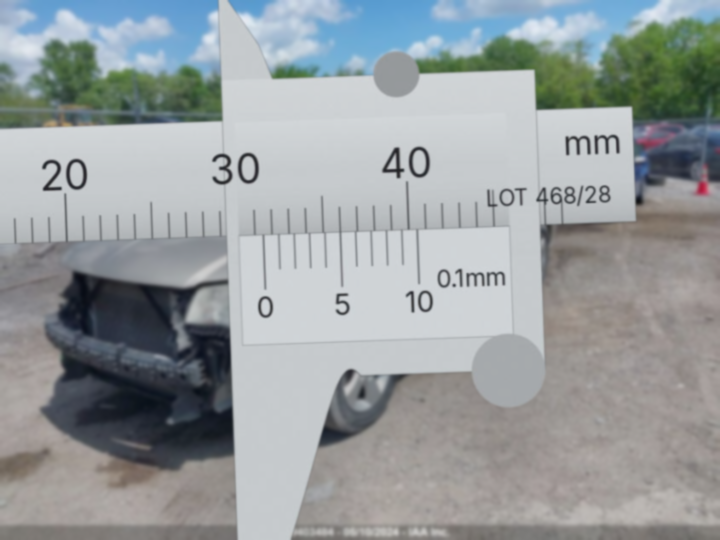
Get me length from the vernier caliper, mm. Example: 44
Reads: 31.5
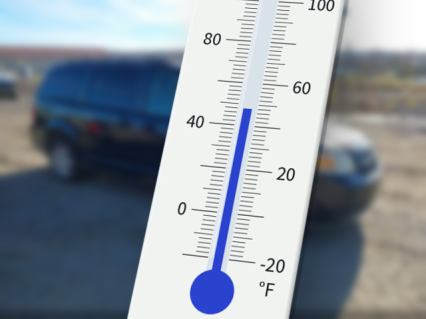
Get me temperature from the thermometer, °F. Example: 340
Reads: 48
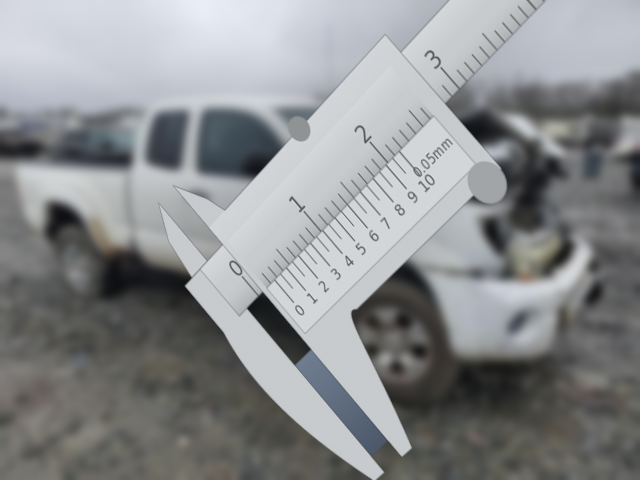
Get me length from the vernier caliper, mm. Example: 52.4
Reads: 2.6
---
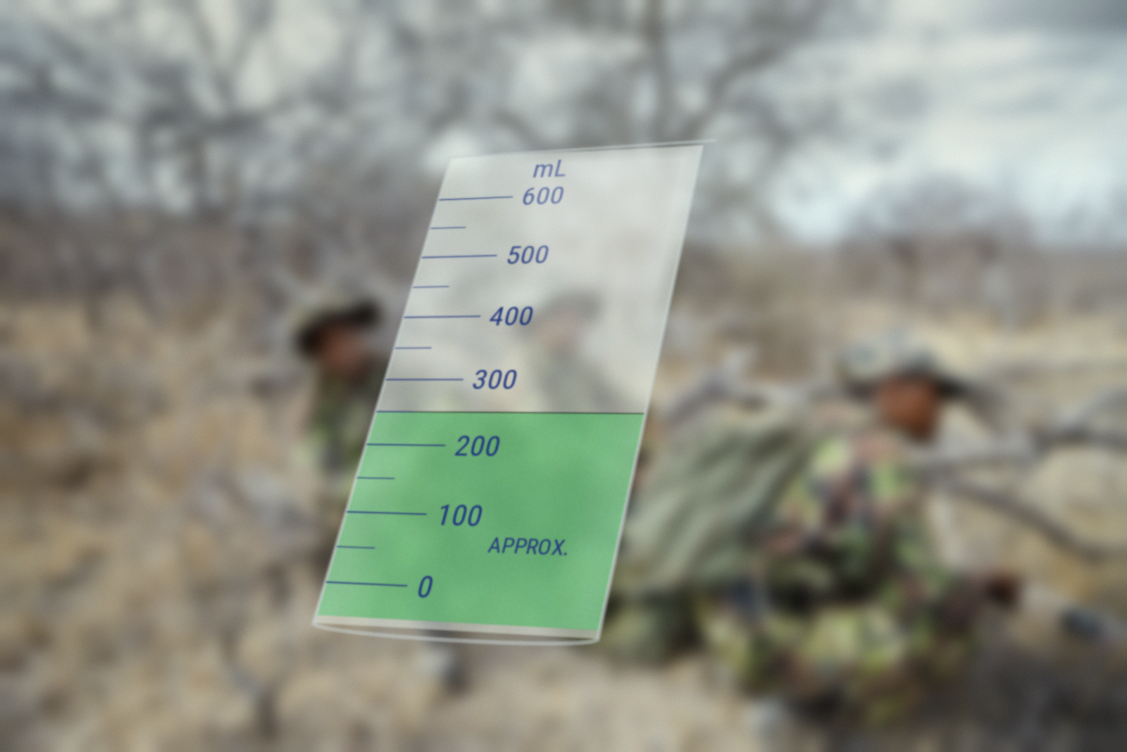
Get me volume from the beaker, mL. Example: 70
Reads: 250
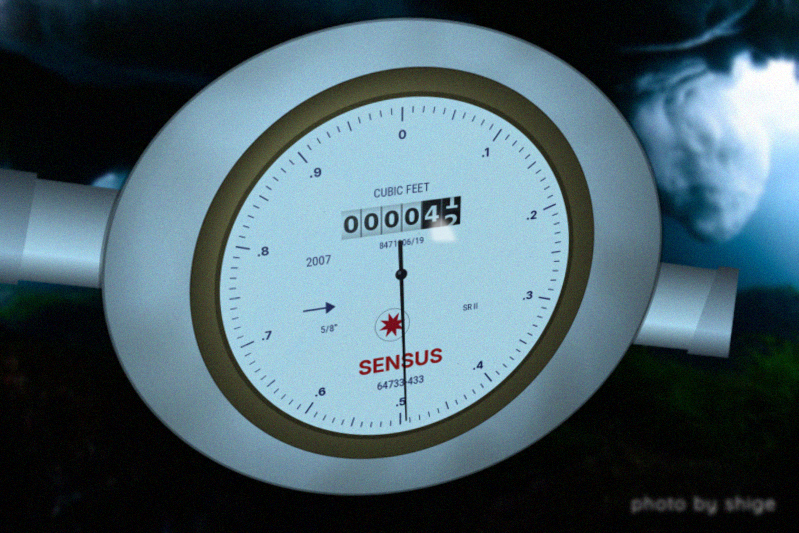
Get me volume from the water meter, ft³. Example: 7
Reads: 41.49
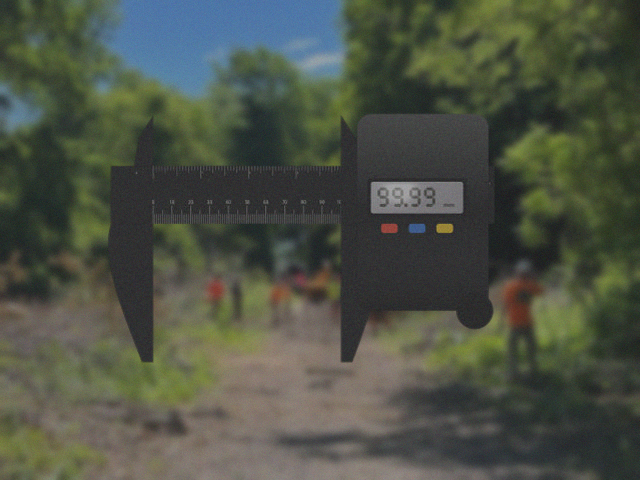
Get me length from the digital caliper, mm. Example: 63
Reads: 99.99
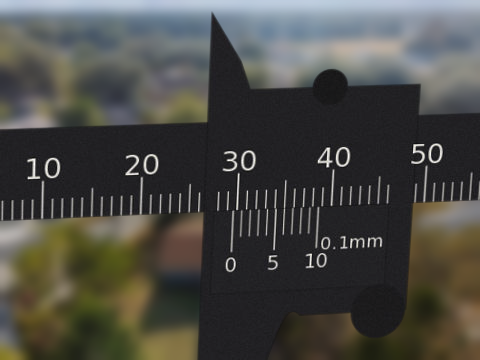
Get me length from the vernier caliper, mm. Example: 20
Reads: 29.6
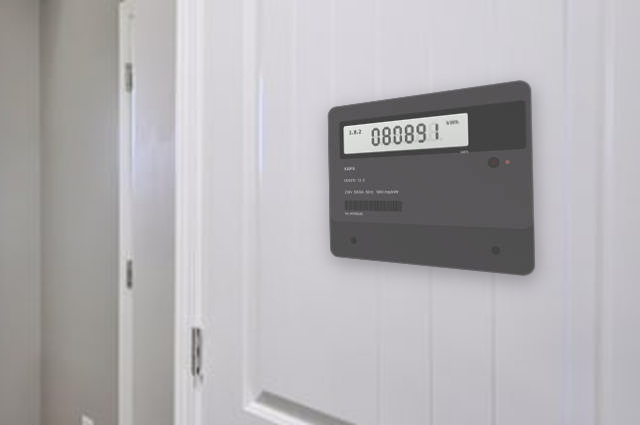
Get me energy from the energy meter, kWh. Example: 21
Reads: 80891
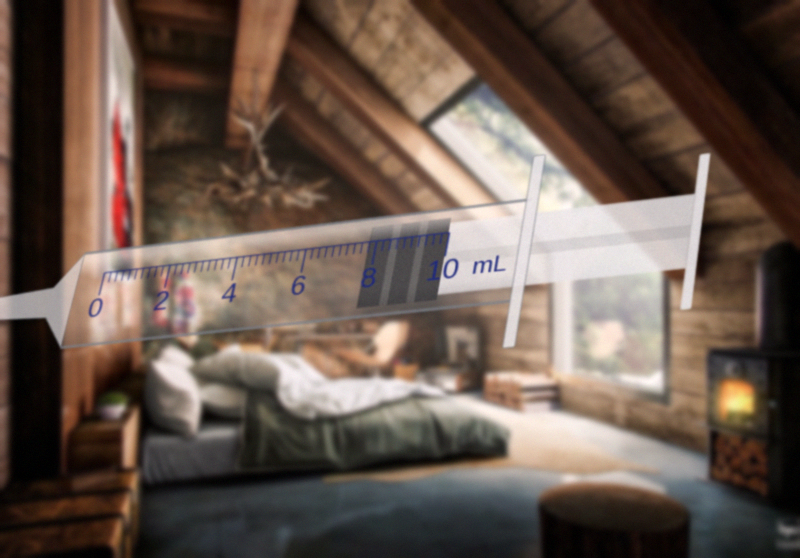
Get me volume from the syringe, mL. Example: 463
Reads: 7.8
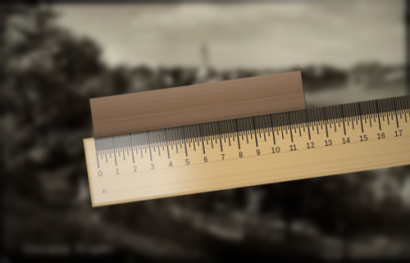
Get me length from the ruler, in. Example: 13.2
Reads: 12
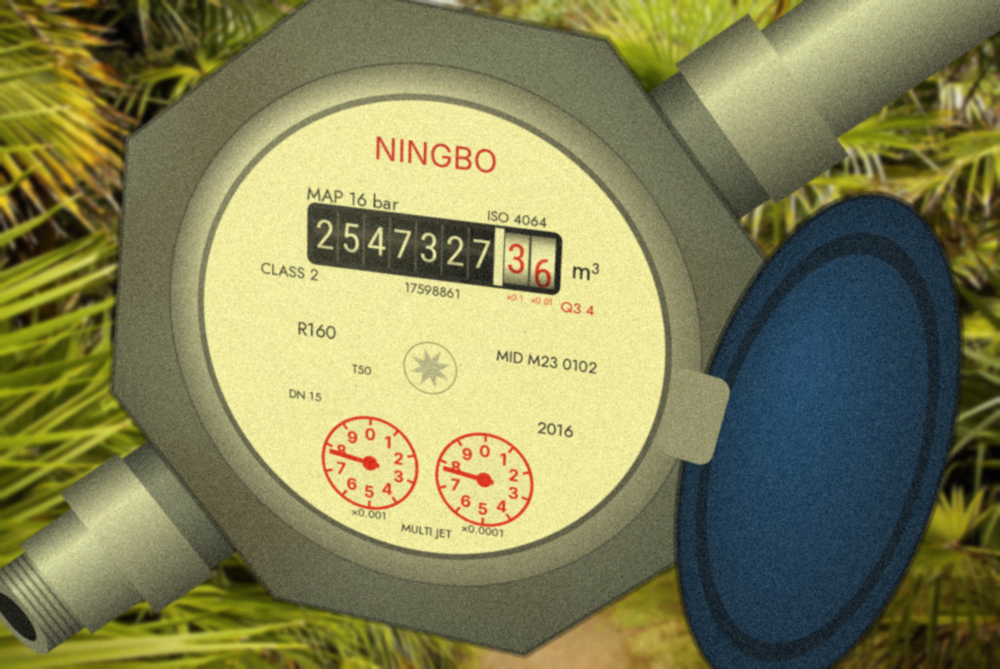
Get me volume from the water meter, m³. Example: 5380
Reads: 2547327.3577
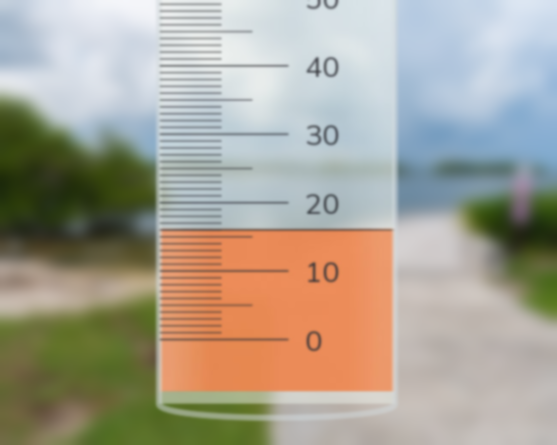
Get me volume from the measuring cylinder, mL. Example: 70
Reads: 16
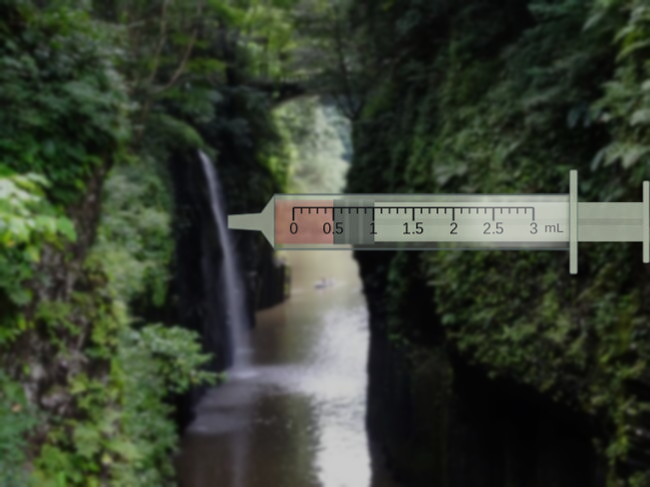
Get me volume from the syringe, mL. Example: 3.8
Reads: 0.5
---
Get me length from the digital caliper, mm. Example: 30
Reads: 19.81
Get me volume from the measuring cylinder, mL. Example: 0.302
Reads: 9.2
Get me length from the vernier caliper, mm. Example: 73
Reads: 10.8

### Directions
Recast the part of the listing that opens with the line containing "Get me volume from the measuring cylinder, mL. Example: 0.302" and closes with the line containing "Reads: 10.8" as a Markdown table with the columns Row and Line. Number each line and leave out any blank lines.

### Answer for the task
| Row | Line |
|---|---|
| 1 | Get me volume from the measuring cylinder, mL. Example: 0.302 |
| 2 | Reads: 9.2 |
| 3 | Get me length from the vernier caliper, mm. Example: 73 |
| 4 | Reads: 10.8 |